I mention substance abuse because there are many, particularly among the youth, who don’t seem to make the connection between things like drinking and liver damage, or smoking and lung disease. We pay for the things we do to our bodies; if not now, then certainly later. If you want to be healthy in ten years’ time, if you want to have the energy and strength to be a successful entrepreneur, or musician, or soccer player, you had better walk away now from the things that damage your health.
It is very important that I mention another aspect of healthcare that is often overlooked, and that is mental wellbeing. Many of our youth, in particular, are struggling with depression and anxiety because of the pressures of economic distress and the unavailability of jobs. Mental health is no different to physical health. If you are struggling with depression, it is just as important to get help as it would be if you were in physical pain.

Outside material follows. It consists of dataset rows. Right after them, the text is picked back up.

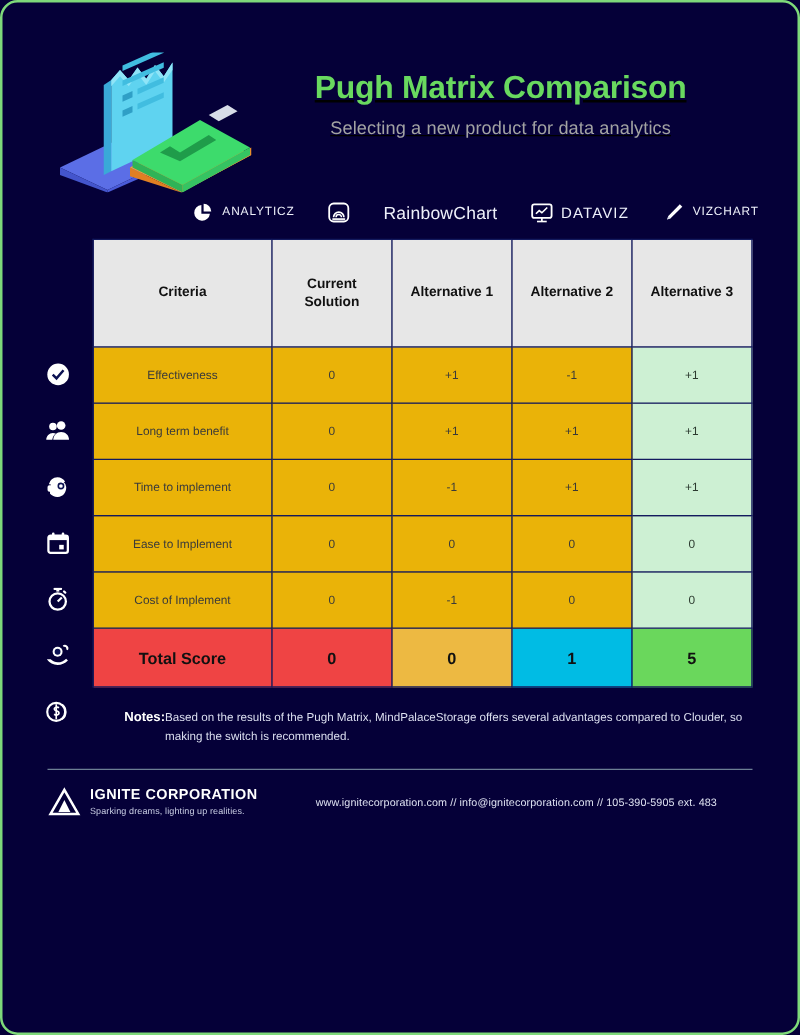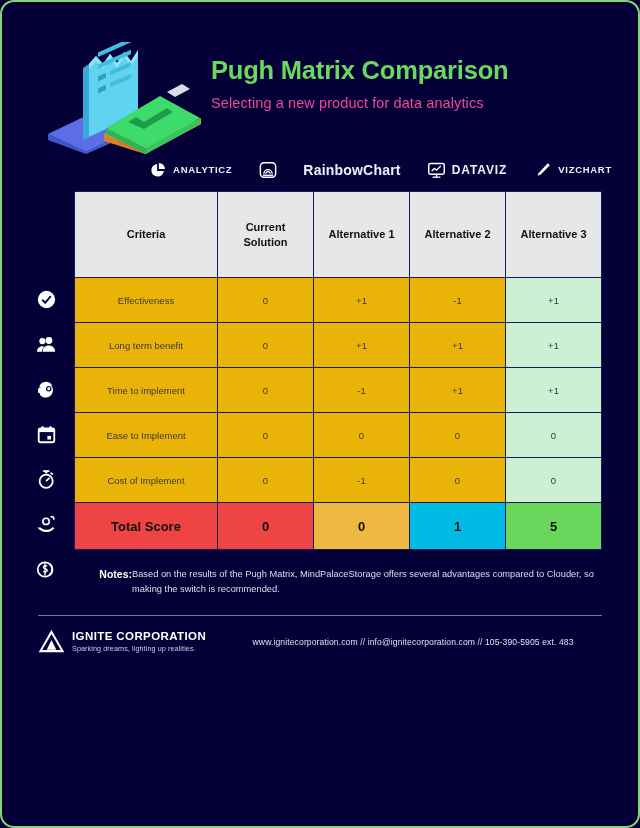--- a/index.html
+++ b/index.html
@@ -34,34 +34,36 @@
   .illustration {
     width: 175px;
     height: 112px;
     flex: 0 0 175px;
     position: relative;
     margin-top: 2px;
   }
 
   .title-block {
     flex: 1;
+    text-align: center;
     padding-top: 16px;
     padding-right: 14px;
+    text-decoration: underline;
   }
 
   .main-title {
     color: #69d95f;
     font-size: 25.5px;
     font-weight: bold;
     letter-spacing: -0.2px;
     line-height: 1.1;
   }
 
   .sub-title {
-    color: #ec4899;
+    color: #a3a3a3;
     font-size: 14.5px;
     font-weight: normal;
     margin-top: 11px;
     letter-spacing: 0.1px;
   }
 
   
   .logo-strip {
     display: flex;
     justify-content: center;
@@ -81,21 +83,21 @@
     display: flex;
     align-items: center;
     justify-content: center;
     width: 19px;
     height: 19px;
   }
 
   .logo-item .lname {
     color: #eef0fa;
     font-size: 9.5px;
-    font-weight: bold;
+    font-weight: normal;
     letter-spacing: 0.7px;
   }
   .logo-item .lname.mixed {
     font-size: 14px;
     letter-spacing: 0.2px;
     padding-left: 20px;
   }
   .logo-item .lname.big {
     font-size: 12px;
     letter-spacing: 0.9px;

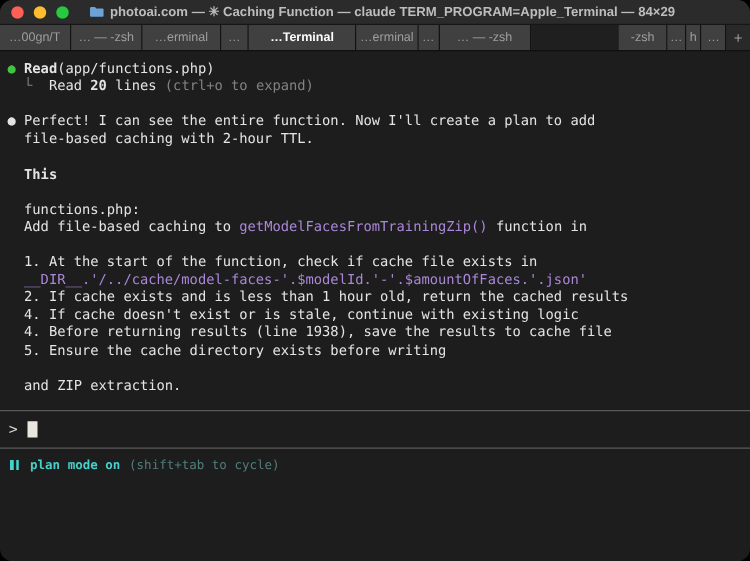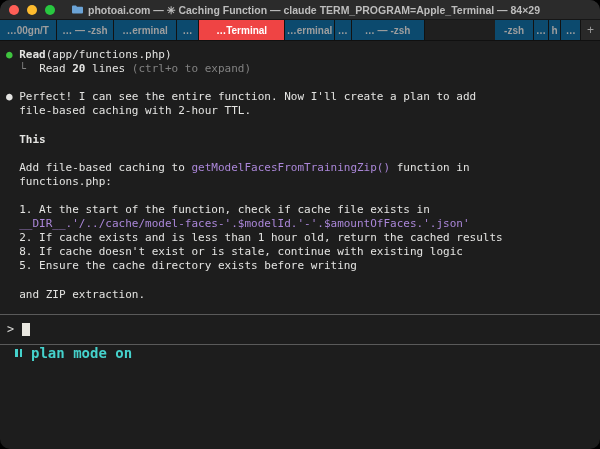--- a/index.html
+++ b/index.html
@@ -28,26 +28,26 @@
   .titletext {
     font-family:"Liberation Sans",sans-serif; font-size:10.5px; font-weight:bold;
     color:#bdbdbd; white-space:nowrap;
   }
   
   .tabbar {
     height:20px; background:#1f1f1f; display:flex;
     border-top:1px solid #161616; border-bottom:1px solid #101010;
   }
   .tab {
-    background:#0c4a6e; border-right:1px solid #121212;
+    background:#404040; border-right:1px solid #121212;
     color:#9e9e9e; font-family:"Liberation Sans",sans-serif; font-size:10px;
     display:flex; align-items:center; justify-content:center;
-    white-space:nowrap; overflow:hidden; flex-shrink:1; min-width:0;font-weight:bold;
+    white-space:nowrap; overflow:hidden; flex-shrink:1; min-width:0;
   }
-  .tab.active { background:#ef4444; color:#ffffff; font-weight:bold; }
+  .tab.active { background:#404040; color:#ffffff; font-weight:bold; }
   .newtab {
     width:19px; flex:0 0 auto; background:#292929;
     color:#9e9e9e; font-family:"Liberation Sans",sans-serif; font-size:12px;
     display:flex; align-items:center; justify-content:center;
   }
   
   .content { padding:7px 6px 0 6px; }
   .tline { white-space:pre; font-size:11px; line-height:14.1px; height:14.1px;
            color:var(--text,#e4e4e2); }
   .tline span { white-space:pre; }
@@ -58,22 +58,22 @@
   
   .inputbox {
     margin-top:12px; height:29px;
     border-top:1px solid #5a5a5a; border-bottom:1px solid #5a5a5a;
     display:flex; align-items:center; padding-left:7px;
   }
   .prompt-symbol { font-size:11.8px; color:#d9d9d6; }
   .cursor { width:8px; height:13px; background:#e9e7e0; margin-left:8px; }
   
   .statusline {
-    padding-left:15px;
-    display:flex; align-items:center; font-size:14px;
+    margin-top:8px; padding-left:8px;
+    display:flex; align-items:center; font-size:10px;
   }
   .pause-icon { display:inline-flex; gap:2px; }
   .pause-icon i { display:block; width:2.5px; height:8px;
                   background:var(--teal,#45d2cc); }
   .mode-text { color:var(--teal,#45d2cc); font-weight:bold; margin-left:9px; }
   .hint-text { color:var(--teal-dim,#4e7f7c); margin-left:7px; }
 </style>
 </head>
 <body>
 
@@ -114,38 +114,40 @@
 
   <div class="content">
       <div class="tline"><span class="c-green">● </span><span class="bold">Read</span><span>(app/functions.php)</span></div>
       <div class="tline"><span class="c-gray">  └  </span><span>Read </span><span class="bold">20</span><span> lines </span><span class="c-gray">(ctrl+o to expand)</span></div>
       <div class="tline"></div>
       <div class="tline"><span>● Perfect! I can see the entire function. Now I'll create a plan to add</span></div>
       <div class="tline"><span>  file-based caching with 2-hour TTL.</span></div>
       <div class="tline"></div>
       <div class="tline"><span class="bold">  This</span></div>
       <div class="tline"></div>
+      <div class="tline"><span>  functions.php:</span></div>
       <div class="tline"><span>  Add file-based caching to </span><span class="c-purple">getModelFacesFromTrainingZip()</span><span> function in</span></div>
-      <div class="tline"><span>  functions.php:</span></div>
       <div class="tline"></div>
       <div class="tline"><span>  1. At the start of the function, check if cache file exists in</span></div>
       <div class="tline"><span class="c-purple">  __DIR__.'/../cache/model-faces-'.$modelId.'-'.$amountOfFaces.'.json'</span></div>
       <div class="tline"><span>  2. If cache exists and is less than 1 hour old, return the cached results</span></div>
-      <div class="tline"><span>  8. If cache doesn't exist or is stale, continue with existing logic</span></div>
+      <div class="tline"><span>  4. If cache doesn't exist or is stale, continue with existing logic</span></div>
+      <div class="tline"><span>  4. Before returning results (line 1938), save the results to cache file</span></div>
       <div class="tline"><span>  5. Ensure the cache directory exists before writing</span></div>
       <div class="tline"></div>
       <div class="tline"><span>  and ZIP extraction.</span></div>
     </div>
 
   <div class="inputbox">
     <span class="prompt-symbol">&gt;</span>
     <span class="cursor"></span>
   </div>
 
   <div class="statusline">
     <span class="pause-icon">
         <i></i>
         <i></i>
       </span>
     <span class="mode-text">plan mode on</span>
+    <span class="hint-text">(shift+tab to cycle)</span>
   </div>
 
 </div>
 
 </body></html>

There is no shame in getting help. It takes a strong and intelligent person to use the resources at their disposal to make the most of life. Why keep limping if a doctor can take the thorn out your foot? Why keep struggling with emotional distress if a doctor can check for a chemical imbalance that is easily fixed, or if a counsellor can talk you through a difficult decision?
As we open these clinics, it is my hope that many will be helped, not just to recover, but to learn how to live in ways that avoid illness. I thank the MEC and his team, and I welcome the opening of these centres of healthcare.